In November 1926 the then Warden, the Rev. A.E. Scipio, returning from furlough in England, brought back with him four members to join the S.P.G. Teaching Brotherhood of St. Peter. These young men were: John Nevill Marcon from Oriel College, Oxford afterwards ordained to be Curate of Chingford, Essex, subsequently a Vicar at Eastbourne but now retired, Harold Edward Hazell, also to be ordained later and whose last appointment was that of Principal of Sanawar School, but now deceased, George Proctor Hall who brought with him much useful experience in the Scouting world and who took over command of the 'Cottons' contingent of the then A.F.I. (Auxiliary Force of India) a territorial body much like the corresponding O.T.C. (Officers Training Corps) then found in schools in England. The fourth was myself, fresh from music studies in London at Trinity College, and Southwark Cathedral.

This addition of members brought the numbers of the St. Peter's Brotherhood up to seven, the other two, already at the School, being the unforgettable Alfred Haynes and Patrick O’Doherty (an O.C) So, arriving in Bombay, we had our first glimpses of the Gateway of India and that fine city. After staying overnight there we were on the train the next day bound for Bangalore City Station and “Cottons”. I recall that a fellow passenger was a Mr. Yates, then Inspector of Schools in Bangalore and who lived in rooms at St. Joseph’s College, a keen musician who founded the local branch of the British Music Society. His successors during my time at Cottons were to be another musician, Frank Edmonds, and Mr. M. S. H. Thompson. All three men were highly respected and maintained what I now know to have been very high academic standards in the area.
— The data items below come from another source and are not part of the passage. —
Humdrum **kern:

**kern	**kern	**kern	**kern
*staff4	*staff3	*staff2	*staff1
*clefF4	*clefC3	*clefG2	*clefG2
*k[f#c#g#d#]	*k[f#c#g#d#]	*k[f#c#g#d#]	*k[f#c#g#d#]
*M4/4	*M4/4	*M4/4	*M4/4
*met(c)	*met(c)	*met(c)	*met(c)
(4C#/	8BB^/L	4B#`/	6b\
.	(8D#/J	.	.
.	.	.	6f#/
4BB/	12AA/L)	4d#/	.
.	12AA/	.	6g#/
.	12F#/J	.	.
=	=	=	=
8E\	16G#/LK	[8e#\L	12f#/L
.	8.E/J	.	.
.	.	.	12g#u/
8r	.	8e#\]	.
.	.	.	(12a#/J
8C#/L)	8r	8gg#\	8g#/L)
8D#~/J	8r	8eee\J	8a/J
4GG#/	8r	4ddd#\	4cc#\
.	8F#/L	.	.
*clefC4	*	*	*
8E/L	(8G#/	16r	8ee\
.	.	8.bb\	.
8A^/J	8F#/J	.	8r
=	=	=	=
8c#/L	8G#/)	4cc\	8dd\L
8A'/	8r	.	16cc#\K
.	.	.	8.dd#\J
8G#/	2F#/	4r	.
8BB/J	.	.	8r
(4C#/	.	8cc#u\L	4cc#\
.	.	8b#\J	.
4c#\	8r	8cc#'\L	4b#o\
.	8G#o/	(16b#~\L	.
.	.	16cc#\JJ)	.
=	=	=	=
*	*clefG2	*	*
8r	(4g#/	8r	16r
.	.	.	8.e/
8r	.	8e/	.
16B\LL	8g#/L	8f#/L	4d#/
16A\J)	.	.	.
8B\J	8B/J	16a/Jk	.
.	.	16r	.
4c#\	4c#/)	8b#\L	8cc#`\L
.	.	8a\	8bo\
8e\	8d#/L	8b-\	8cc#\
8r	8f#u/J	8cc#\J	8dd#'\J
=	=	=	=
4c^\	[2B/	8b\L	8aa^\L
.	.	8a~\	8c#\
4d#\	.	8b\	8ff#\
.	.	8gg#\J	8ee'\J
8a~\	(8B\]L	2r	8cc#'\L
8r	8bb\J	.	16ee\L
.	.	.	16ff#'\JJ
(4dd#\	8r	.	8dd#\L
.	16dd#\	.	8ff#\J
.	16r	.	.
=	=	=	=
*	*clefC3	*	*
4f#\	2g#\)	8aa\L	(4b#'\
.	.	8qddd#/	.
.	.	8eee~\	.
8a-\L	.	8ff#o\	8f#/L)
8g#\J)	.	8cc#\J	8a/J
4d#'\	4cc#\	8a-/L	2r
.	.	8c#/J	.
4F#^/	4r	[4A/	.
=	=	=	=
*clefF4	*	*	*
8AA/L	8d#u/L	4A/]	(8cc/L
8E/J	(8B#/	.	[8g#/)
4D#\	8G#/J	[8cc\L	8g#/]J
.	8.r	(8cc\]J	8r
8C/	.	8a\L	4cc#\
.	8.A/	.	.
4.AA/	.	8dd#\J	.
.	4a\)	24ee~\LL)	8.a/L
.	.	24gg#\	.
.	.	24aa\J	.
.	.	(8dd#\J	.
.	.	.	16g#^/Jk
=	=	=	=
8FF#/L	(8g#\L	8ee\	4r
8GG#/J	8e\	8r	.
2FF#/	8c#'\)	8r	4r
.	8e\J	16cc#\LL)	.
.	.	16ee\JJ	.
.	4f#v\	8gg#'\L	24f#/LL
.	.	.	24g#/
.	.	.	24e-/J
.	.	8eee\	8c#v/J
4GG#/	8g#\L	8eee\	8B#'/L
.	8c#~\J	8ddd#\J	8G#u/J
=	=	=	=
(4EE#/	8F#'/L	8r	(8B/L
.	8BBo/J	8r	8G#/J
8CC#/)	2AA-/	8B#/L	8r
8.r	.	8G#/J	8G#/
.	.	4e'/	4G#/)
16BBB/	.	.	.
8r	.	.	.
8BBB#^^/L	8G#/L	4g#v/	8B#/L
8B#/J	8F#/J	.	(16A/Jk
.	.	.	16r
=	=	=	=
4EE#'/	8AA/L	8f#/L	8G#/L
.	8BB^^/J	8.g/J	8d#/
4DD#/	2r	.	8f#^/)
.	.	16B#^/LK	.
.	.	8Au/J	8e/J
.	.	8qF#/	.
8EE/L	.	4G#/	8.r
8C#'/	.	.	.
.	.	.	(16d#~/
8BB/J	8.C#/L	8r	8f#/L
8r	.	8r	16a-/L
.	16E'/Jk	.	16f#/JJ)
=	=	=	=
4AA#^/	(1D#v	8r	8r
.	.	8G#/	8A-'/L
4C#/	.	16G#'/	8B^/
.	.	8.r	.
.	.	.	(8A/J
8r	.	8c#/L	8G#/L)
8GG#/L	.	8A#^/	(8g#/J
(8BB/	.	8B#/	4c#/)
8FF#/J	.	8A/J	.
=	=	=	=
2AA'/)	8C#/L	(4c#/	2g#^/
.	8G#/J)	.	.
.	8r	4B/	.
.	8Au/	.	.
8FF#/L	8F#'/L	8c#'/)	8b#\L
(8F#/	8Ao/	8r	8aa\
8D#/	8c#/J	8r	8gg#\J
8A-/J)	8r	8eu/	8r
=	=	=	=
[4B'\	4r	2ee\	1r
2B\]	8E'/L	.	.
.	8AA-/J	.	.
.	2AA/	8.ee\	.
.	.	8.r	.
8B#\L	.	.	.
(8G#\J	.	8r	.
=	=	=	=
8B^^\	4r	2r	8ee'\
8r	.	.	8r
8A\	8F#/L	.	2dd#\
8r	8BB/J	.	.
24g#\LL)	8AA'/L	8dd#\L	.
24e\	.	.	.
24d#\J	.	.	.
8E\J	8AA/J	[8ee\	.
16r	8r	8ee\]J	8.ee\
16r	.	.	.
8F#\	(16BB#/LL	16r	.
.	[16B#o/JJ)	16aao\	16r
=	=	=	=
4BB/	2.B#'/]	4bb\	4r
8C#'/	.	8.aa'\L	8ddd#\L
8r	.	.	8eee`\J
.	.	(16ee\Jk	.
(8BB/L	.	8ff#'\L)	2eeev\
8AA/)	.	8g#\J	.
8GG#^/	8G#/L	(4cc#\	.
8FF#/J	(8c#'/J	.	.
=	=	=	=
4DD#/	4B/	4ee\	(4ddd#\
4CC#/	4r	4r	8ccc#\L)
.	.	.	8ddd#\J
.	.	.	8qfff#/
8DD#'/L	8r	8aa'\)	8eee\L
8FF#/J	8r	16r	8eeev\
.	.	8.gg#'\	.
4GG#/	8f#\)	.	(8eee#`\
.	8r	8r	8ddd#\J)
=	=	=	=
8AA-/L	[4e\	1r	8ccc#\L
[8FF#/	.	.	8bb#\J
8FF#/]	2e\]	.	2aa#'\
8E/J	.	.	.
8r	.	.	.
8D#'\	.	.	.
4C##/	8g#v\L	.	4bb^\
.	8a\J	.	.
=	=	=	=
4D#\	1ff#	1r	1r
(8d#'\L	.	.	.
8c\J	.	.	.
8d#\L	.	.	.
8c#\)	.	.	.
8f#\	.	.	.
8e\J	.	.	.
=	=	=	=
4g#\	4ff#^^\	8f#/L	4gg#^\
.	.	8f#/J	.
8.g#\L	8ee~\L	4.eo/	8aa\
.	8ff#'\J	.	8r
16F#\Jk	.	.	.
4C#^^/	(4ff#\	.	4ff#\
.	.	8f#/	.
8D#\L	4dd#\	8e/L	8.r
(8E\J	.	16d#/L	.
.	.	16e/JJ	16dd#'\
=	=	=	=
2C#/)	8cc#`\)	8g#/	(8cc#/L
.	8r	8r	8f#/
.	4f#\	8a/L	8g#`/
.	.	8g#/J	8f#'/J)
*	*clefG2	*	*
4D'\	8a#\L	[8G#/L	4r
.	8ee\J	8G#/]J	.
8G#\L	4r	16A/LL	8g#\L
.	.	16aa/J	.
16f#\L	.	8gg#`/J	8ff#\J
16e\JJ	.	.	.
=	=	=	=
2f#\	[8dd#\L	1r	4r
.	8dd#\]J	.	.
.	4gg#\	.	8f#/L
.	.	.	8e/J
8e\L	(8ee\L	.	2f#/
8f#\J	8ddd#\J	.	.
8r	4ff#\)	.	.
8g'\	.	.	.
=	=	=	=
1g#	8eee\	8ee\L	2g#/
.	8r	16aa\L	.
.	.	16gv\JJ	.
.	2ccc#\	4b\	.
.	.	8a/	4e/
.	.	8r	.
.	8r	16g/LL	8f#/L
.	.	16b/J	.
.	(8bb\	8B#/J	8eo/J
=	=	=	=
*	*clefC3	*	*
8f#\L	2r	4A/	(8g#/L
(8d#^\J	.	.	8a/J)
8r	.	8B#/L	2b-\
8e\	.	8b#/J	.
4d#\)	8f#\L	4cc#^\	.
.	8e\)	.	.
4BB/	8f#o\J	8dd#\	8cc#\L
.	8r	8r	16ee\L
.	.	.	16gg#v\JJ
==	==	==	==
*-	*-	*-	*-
Mr. Haynes had often been acting Warden and had organized a wonderful welcome for the returning Warden the Rev. Albert Scipio. We entered the School gates in St. Mark's Road to see the whole School including the Cadet Corps and Scouts lining the approach to the Tower Building. I well recall the tumultuous cheering and evident pleasure of this welcome.

Later, we were to meet other members of the Teaching Staff the ever-cheerful Mr. Gill (Science Master) Messrs. Edwards and Cragg, Reginald Coombes, who had already established fine music making at Cottons, William Prager and Alan Gaudoin, both O.C.S. and who, as we were to discover, were responsible for a very high standard of games and athletics at the School and of course the Bursar Mr. O'Hara.

I must not forget to mention the friendly help of members of the Domestic Staff. The School Steward, Mr. Courtney, who lived in the Lodge near the School gates, showed us to our living quarters. Mine were upstairs in a building at the back of the kitchen with the carpenter's shop below. I also remember other good souls: Arigaswamy, the peon, the bearers, Kula and 'Sausage', the cheerful carpenter and Mr. O’Hara’s assistant, the writer, Ramaswamy Rao, almost loyal to the School.

Altogether a great warmth of friendship was extended to us and it did not take me many days to realize I had become a member of a School of fine traditions, excellent administration and academic standards. I found 'Cottons' to be well equipped with buildings and grounds.

Of the buildings the chapel held a special interest for me. At the time it housed a small but useful pipe organ built by Harry Bros., Calcutta. It was on this instrument that the first musical boy I discovered at 'Cottons' delighted to play. His name was Richard (?) Peck, who hailed, I think, from Calcutta. This organ was later to be replaced by a Hammond electronic one. The musical boys to come later included Raja Ramanna, now so eminent in public life, Trevor Chapman and Hans Stern, both clarinettists in the School Orchestra we formed.

So, began for me twenty most happy years of association with 'Cottons'. I served under three Wardens" The Rev. A.E. Scipio who developed the administration and daily routine, the Rev. R. J. Hodges who, in a lamentably short period, strengthened the spiritual and character training sides of the school life and lastly Canon W. Elphick who not only had his two predecessors’ qualities but also raised academic standards to an amazing level. He also stressed the needs of financial stability and additional buildings. I have always counted it a privilege to have known and served under these three men, three great men in the history of 'Cottons', and I hope that these early memories of mine may serve to fortify those who at present direct the life of the School. To me 'Cottons' was blessed in that it had a habit of attracting good and worthy men to its service and I am sure this blessing continues.